Show Notes

Do you avoid saturated fat? Is a ‘skinny’ coffee you first choice? Is it ‘low-fat’ that you look for on food labels? Many women (and men!) struggle with the fear that eating fat will make them fat. This episodes busts through the myths about fat consumption, and explores the exciting research that shows eating good quality fats will actually make you skinny! The Wellness Women discuss how the best way to get healthy at a cellular level requires you to tip the standard food pyramid on its head. Learn which fats are healthy, explore the difference between ‘good’ fats and ‘bad’ fats, investigate the ketogenic diet, and understand how to improve your eating habits by including essential nutrient-dense foods. The Wellness Women deliver simple food choices that can make an incredible change to how you feel, how your body functions, and how you look. Enjoy this weeks fat-fuelled episode!

For more detailed reading, and an extensive list of published research references, we recommend the New York Times best seller by Dr Mark Hyman: Eat Fat, Get Thin

You can purchase it online or at your nearest bookstore:

http://www.amazon.com/Eat-Fat-Get-Thin-Sustained/dp/0316338834

Here are 5 great take-home fat facts from Dr Mark Hyman:

1. Sugar, not fat, makes you fat. The average American eats 69 kilos of sugar and 66 kilos of flour that converts to sugar every year. That’s nearly 2kg of sugar and flour combined every day! Australians aren’t that far behind. More sugar means your cells become numb to insulin’s “call.” Your body pumps out more and more insulin to pull your blood sugar levels back down. You can’t burn all the sugar you eat. Inevitably, your body stores it as fat, creating insulin resistance and overall metabolic havoc among other mayhem.

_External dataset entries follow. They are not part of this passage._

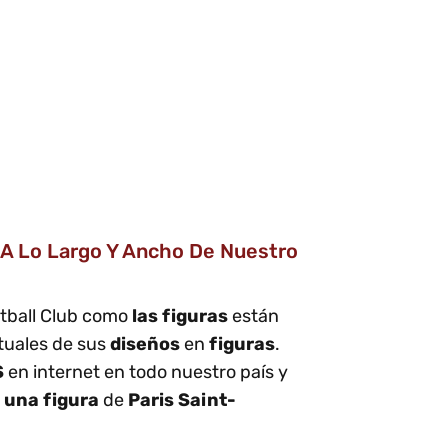
 A Lo Largo Y Ancho De Nuestro
otball Club como
las figuras
están
ctuales de sus
diseños
en
figuras
.
S
en internet en todo nuestro país y
r
una figura
de
Paris Saint-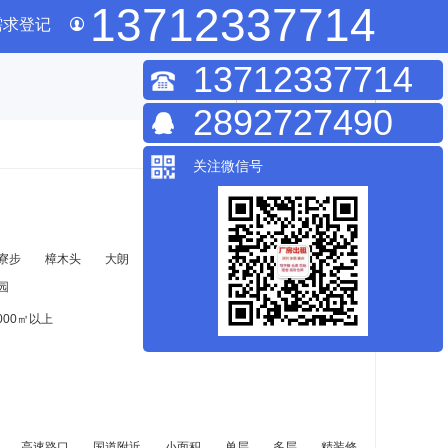
13712337714
需求登记
13712337714
我要发布
2892727490
关注微信号
寮步
樟木头
大朗
黄江
清溪
塘厦
凤岗
园
000㎡以上
高速路口
国道附近
小面积
单层
多层
精装修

2. Dietary fat is more complex than sugar. There are some 257 names for sugar, but despite very minor variations, they all create the same damage. In other words, sugar is sugar is sugar; it all wreaks havoc on your health. Fat is more complex. We have saturated, monounsaturated, polyunsaturated and even trans fats, not to mention subcategories within each group. Some fats are good; others neutral; and yes, a few are bad.

3. Low-fat diets tend to be heart-unhealthy, high-sugar diets. When people eat less fat, they tend to eat more starch or sugar instead and this actually increases their levels of the small, dense cholesterol that causes heart attacks. In fact, studies show 75 percent of people who end up in the emergency room with a heart attack have normal overall cholesterol levels. But what they do have is pre-diabetes or type 2 diabetes.

4. Saturated fat is not your enemy. A review of all the research on saturated fat published in the American Journal of Clinical Nutrition found no correlation between saturated fat and heart disease. As with all fats, quality becomes key here. The fats in a fast-food bacon feedlot cheeseburger will have an entirely different effect than saturated fat in coconut oil. Let’s stop classifying it all as the same.

5. Some fats are unhealthy. They include trans fat and inflammatory vegetable oils. Unfortunately, these fats have increased in our diet as they make us fatter and contribute to inflammation, which plays a role in nearly every chronic disease on the planet.

6. Everyone benefits from more omega 3s. About 99 percent of Americans are deficient in these critical fats. Ideal ways to get them include eating wild or sustainably raised cold-water fish (at least two servings weekly), buying omega-3 rich eggs and taking an omega-3 supplement twice a day with breakfast and dinner that contains 500-1,000 milligrams of omega-3 fats (a ratio of roughly 300 EPA to 200 DHA is ideal).